Project Description

EngineerRailroads! was my final project at Firaxis and one that I’ve come to appreciate a lot more as the years have passed. In late 2005 when I was assigned to the project, it was nothing more than a simple-yet-enthralling demo Sid had created that merged the basic strategy / economy game of Railroad Tycoon with the fun and aesthetic of playing with model trains.   Our challenge was to take that demo and create a polished retail product in about a year.
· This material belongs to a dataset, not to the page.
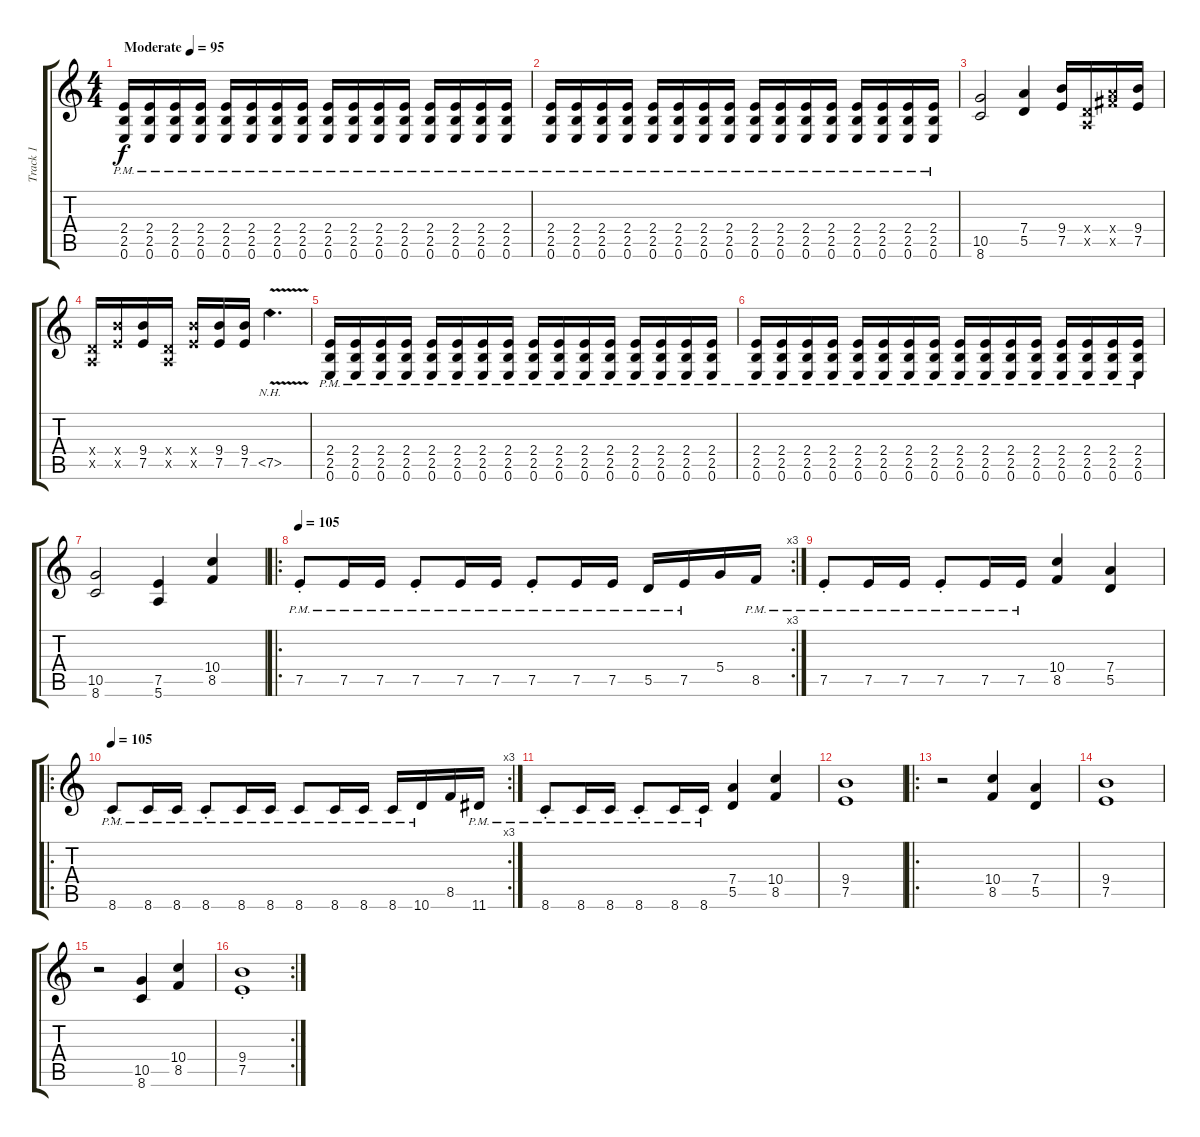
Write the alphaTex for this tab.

As in previous projects such as Pirates!, I took on more design responsibilities on this title, putting together the basics of our scenario system, compiling the list of trains, buildings, robber barons and scenario locales to be included, and borrowing some familiar gameplay mechanics from some of our other products (the stock and patent systems were shamelessly lifted from the “Mars” prototype that eventually became Civ IV).  I also  implemented some smaller features into the game including the “train table mode” and the in-game newspapers that are displayed when key events take place.

Initially intended to be a small-scale product that helped stagger our production cycles following the simultaneous completion of Civ IV and Pirates!, interest and expectation soon began to balloon as 2K fielded a lot of press inquiries about the game, and major press events followed.  I first demoed the game at the Sony Metreon in San Francisco as a part of Sid Meier’s induction into the “Walk of Game”, then traveled to Los Angeles to present the game at E3, where it was nominated for a “Best of E3” award, and later in 2006 had the chance to demo in Leipzig, Germany at the world’s largest games show.  German gamers are passionate about their trains!


Looking back, we did some pretty amazing things with the game in a very short amount of time.  At the time of development, it was without question the best-looking title the studio had ever produced, and I think we nailed player experience in the core feedback loop: to this day I feel that there is a zen-like joy to being able to drag train tracks across terrain and watch the world terraform to meet your desires.   We had an amazing team, including some of the best engineers and artists I’ve ever had the pleasure of working with.


The game has gone on to become a bit of a cult hit — there are still active communities building mods and maps for the game despite a lack of real built-in mod support (we never had the resources to tackle it on this project), and the game was even ported to the Mac recently, proving that “watching the trains go by” does indeed have universal  appeal.